Let’s be honest with ourselves, for as long as the charts have existed they have had to be taken with a pinch of salt. “Chart-topping” music and good music rarely coincide, and any institution that awards Right Said Fred and Mr. Blobby with a number 1 single can’t be said to represent the best music in the country. Even so chart placings remain a source of pride for up and coming artists who rightly celebrate them as a milestone. However, with the new rules in place to allow streaming figures to contribute to chart positions, it could end up being the final nail in the coffin for this longstanding music institution.
The Official Charts Company have rightly seen the need to change how the charts are decided by recognizing the growing shift towards streaming being the dominant platform. The way things stand 100 streams of a track translates as one sale. I commend the charts for moving with the times but the rules need to be adjusted. Firstly streams of individual tracks contribute to the figures of the album from which it originated. Albums are therefore getting longer, sometimes to ridiculous levels, to try and fit as many potential viral singles in as possible. This attitude doesn’t reflect the relationship between albums and their respective singles. A bad album can have massively successful singles (like Queen/David Bowie’s ‘Under Pressure’ from the appallingly terrible 'Hot Space') and a successful album can have no singles whatsoever (such as 'Led Zeppelin IV'). There needs to be some restriction in place needing albums to be streamed as a whole.
Secondly, simply having a lot of streams doesn’t really compare to an actual sale. I could listen to an album that I have bought on constant loop for the rest of my life but it would still only count as a single sale. Chart figures should be determined by the number of individuals listening rather than simply how often. The same logic applies to singles as well as albums. Many viral singles are listened to via specially curated playlists. Listening to these playlists, often made by the service itself or by some third party, are more akin to tuning in to a radio station that buying a single and radio airplay does not contribute towards chart placings. If the song is put in a playlist created by the listener then that is a different story, but again reflects the need for a shift towards people rather than simply plays.

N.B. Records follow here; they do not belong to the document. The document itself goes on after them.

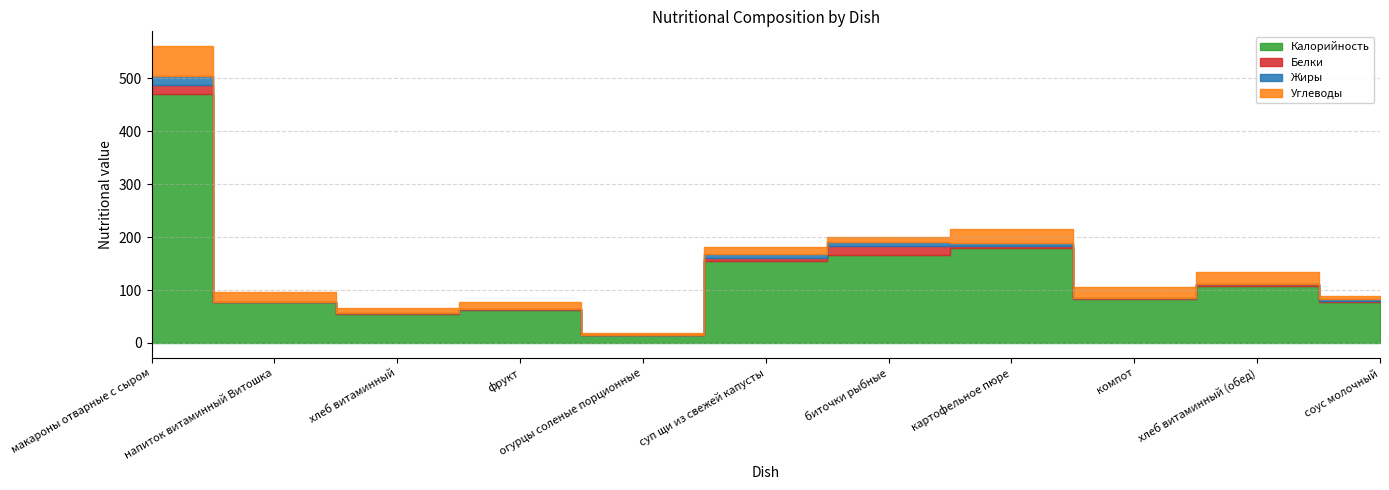

Which series has the largest total across all categories?

Калорийность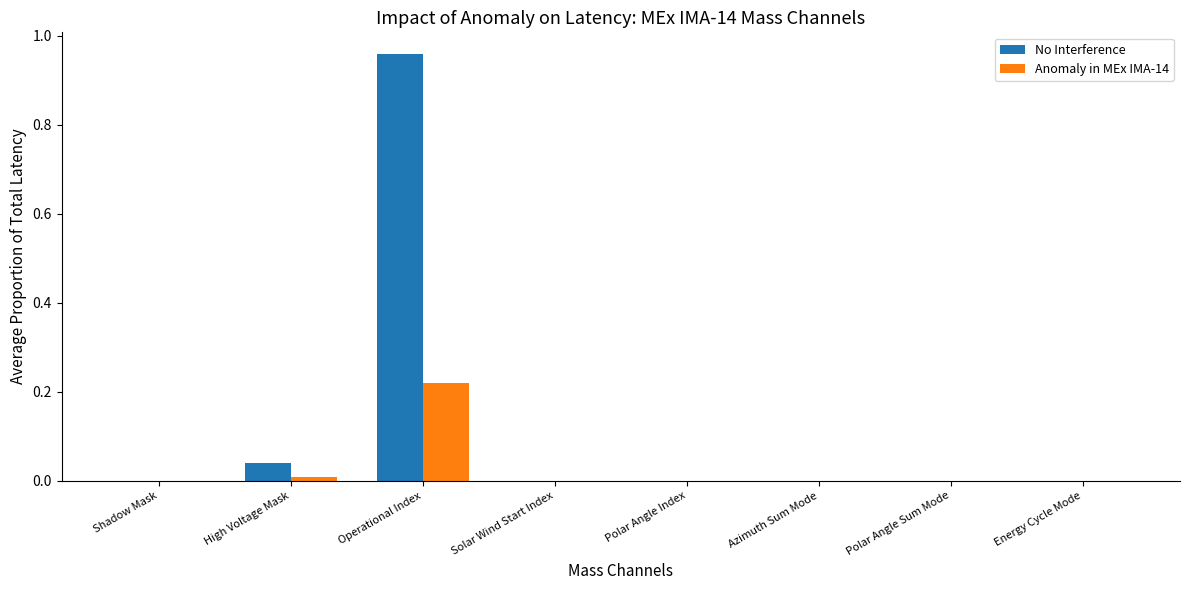

Which category has the highest value in the No Interference series?

Operational Index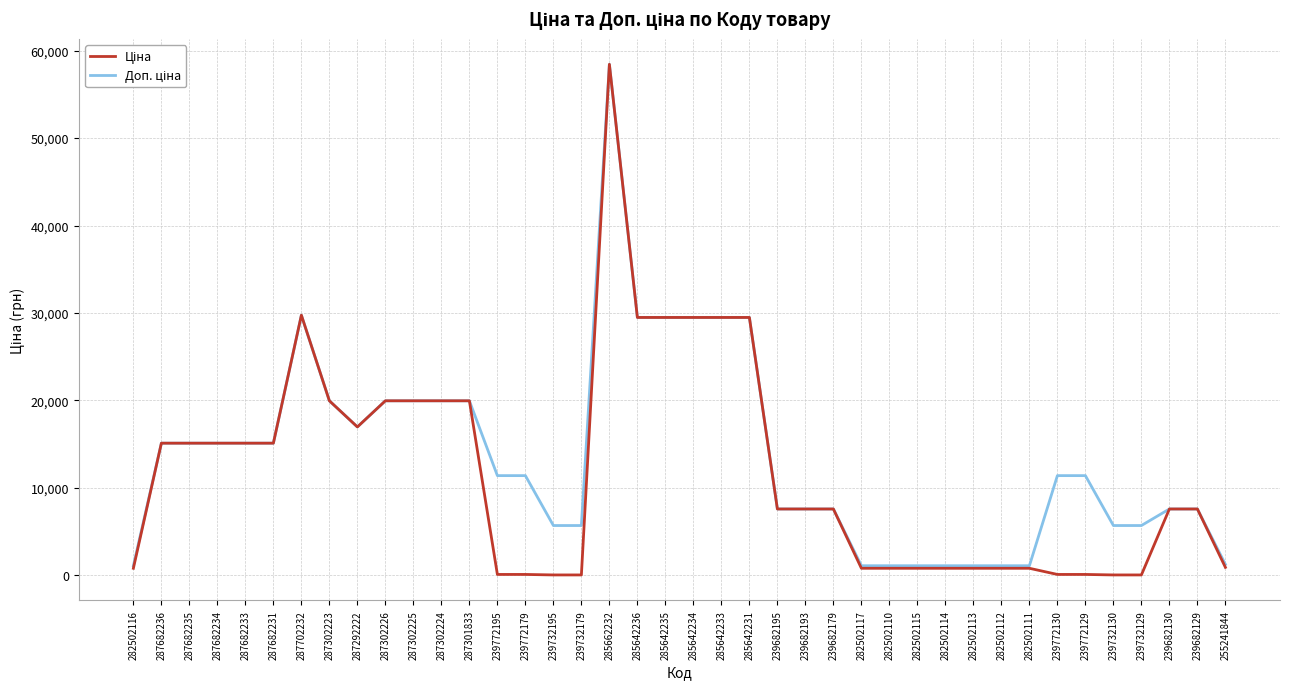

At which category is the sum across all series the highest?

285662232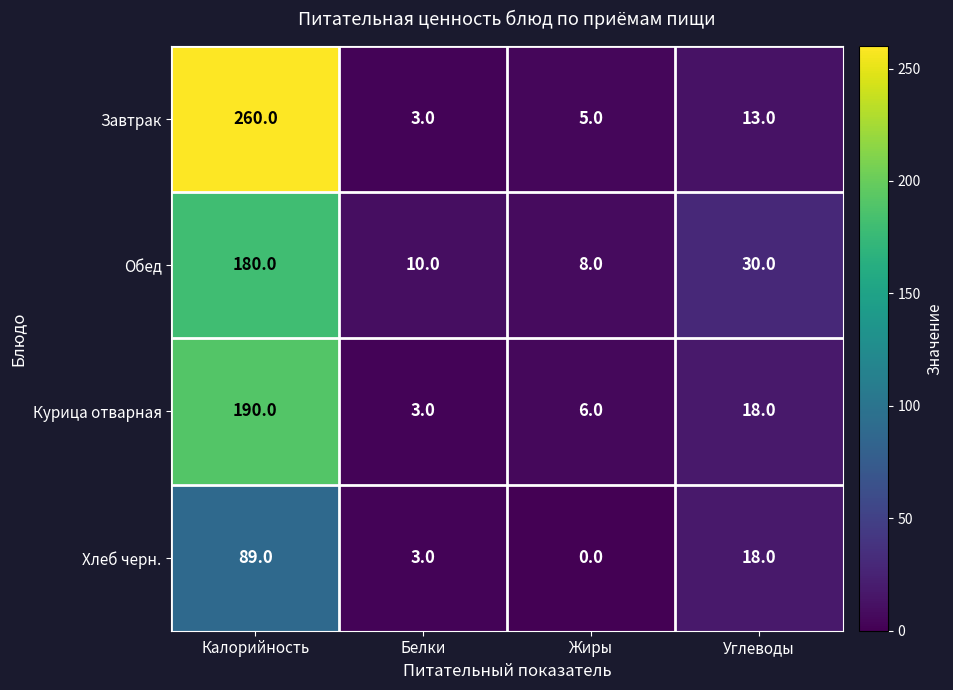

What is the sum of the Обед values at Калорийность and Белки?

190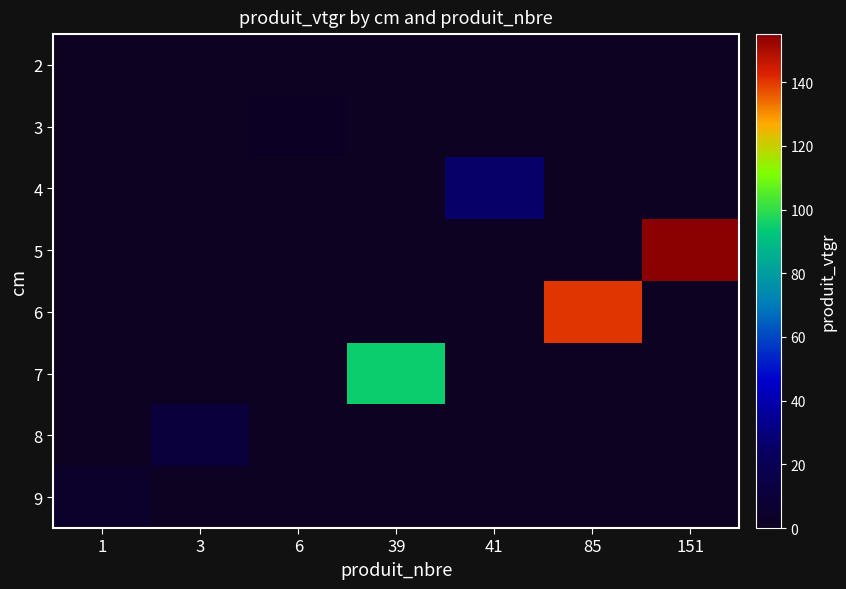

How many data points does each series have?

7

One of the most telling signs that the rules are in desperate need for a change is that streaming figures are not submitted to scrutiny via an independent third party in the same way that sales figures are. Streaming services submit their figures straight to the charts and it requires no stretch of the imagination to think that perhaps the true figures and the reported ones don’t quite match. With services like Apple Music and Tidal standing on different sides of the battleground, each boasting different artists with music exclusive to their specific platform, the companies’ survival depends on being able to boast more streams than their rivals.
With Drake’s ‘One Dance’ set to break chart records and become Britain’s most successful single despite minimal sales, and the entire singles chart stagnating with a lack of new entries, it is clear that the system needs to change. I am a big advocate for the use of streaming services but I feel like the rules surrounding their relation to the charts were ill conceived and not reflective of the public’s listening. The Official Charts Company had the sense to see growing importance of streaming, I just hope they are big enough to admit that they went about it in the wrong way before the charts are distorted any further.